[BEGIN PASSAGE GIVEN]

# Walther PPX



## Bronko69

http://www.gunsholstersandgear.com/wordpress/wp-content/uploads/2012/11/Walther_PPX_02.jpg The new Walther PPX was on display at the NASGW Expo, and regular readers of this site have probably already seen some of the photos of the pistol. Here are some more details on the gun and some of my observations.

The new PPX will be available in 9mm and .40 S&W. The 9mm version will hold 16 rounds in the magazine. Alternatively, the .40 S&W will pack 14 rounds into the mag. Either way, you should have an adequate amount of felon repellant should it be needed. http://www.gunsholstersandgear.com/wordpress/wp-content/uploads/2012/11/Walther_PPX_07.jpg. 
A Must have!!!!!

Read the original article here: Walther PPX information :: Guns Holsters and Gear . Make sure you visit GunsHolstersAndGear.com for all of the latest gun news, reviews and SHOT Show coverage.


----------



## Shipwreck

Thanks for the post - I had not heard of this new gun yet.,..


----------



## Bronko69

Gallery of Guns Sneak Peek-Walther PPX - YouTube!


----------



## berettabone

Seems ok....kind of boxy....would have to shoot it........

[END PASSAGE GIVEN]
[BEGIN RECORD LIST]

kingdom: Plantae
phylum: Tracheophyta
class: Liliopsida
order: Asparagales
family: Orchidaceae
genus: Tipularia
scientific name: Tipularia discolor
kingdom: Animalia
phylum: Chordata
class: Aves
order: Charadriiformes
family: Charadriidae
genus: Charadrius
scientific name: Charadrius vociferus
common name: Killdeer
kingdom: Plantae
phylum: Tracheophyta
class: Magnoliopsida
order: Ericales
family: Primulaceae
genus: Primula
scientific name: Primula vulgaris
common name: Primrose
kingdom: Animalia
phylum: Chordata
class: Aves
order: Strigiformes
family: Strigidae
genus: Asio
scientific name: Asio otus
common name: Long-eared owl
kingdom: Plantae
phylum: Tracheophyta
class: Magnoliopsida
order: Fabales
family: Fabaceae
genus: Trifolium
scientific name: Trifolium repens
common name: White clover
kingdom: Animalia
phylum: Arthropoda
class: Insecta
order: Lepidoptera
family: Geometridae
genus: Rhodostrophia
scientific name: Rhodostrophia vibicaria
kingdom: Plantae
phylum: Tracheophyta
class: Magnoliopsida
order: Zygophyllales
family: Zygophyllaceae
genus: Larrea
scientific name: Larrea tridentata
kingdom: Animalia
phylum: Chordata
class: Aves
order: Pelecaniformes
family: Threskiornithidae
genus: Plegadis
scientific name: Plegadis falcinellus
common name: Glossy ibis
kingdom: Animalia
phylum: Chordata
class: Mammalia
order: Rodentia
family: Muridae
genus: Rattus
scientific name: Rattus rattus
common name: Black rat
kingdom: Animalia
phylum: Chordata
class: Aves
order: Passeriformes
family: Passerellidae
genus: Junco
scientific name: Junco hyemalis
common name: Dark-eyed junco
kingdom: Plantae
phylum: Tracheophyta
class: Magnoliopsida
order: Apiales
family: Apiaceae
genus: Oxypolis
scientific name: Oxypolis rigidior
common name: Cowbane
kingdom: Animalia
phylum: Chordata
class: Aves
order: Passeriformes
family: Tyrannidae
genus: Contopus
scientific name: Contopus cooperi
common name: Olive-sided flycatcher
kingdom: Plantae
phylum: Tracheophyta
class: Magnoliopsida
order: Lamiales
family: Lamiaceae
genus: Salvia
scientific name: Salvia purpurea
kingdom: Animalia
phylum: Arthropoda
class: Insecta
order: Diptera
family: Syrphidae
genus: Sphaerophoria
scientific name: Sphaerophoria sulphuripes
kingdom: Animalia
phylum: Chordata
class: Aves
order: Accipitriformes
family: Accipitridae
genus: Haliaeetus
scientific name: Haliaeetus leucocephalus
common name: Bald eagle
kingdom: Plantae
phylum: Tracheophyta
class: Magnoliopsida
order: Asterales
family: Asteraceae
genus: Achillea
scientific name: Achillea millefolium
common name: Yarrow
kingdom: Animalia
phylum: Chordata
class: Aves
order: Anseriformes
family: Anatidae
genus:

[END RECORD LIST]

SHORT PROBLEM A => In the Walther PPX thread, how many rounds does the magazine of the 9mm version hold?
SHORT PROBLEM B => Rewrite the part of the Walther PPX thread starting with "Read the original" and going on through "new gun yet.,..", replacing "post" with "article".

CORRECT RESULT A => 16 rounds.

CORRECT RESULT B =>
Read the original article here: Walther PPX information :: Guns Holsters and Gear . Make sure you visit GunsHolstersAndGear.com for all of the latest gun news, reviews and SHOT Show coverage.


----------



## Shipwreck

Thanks for the article - I had not heard of this new gun yet.,..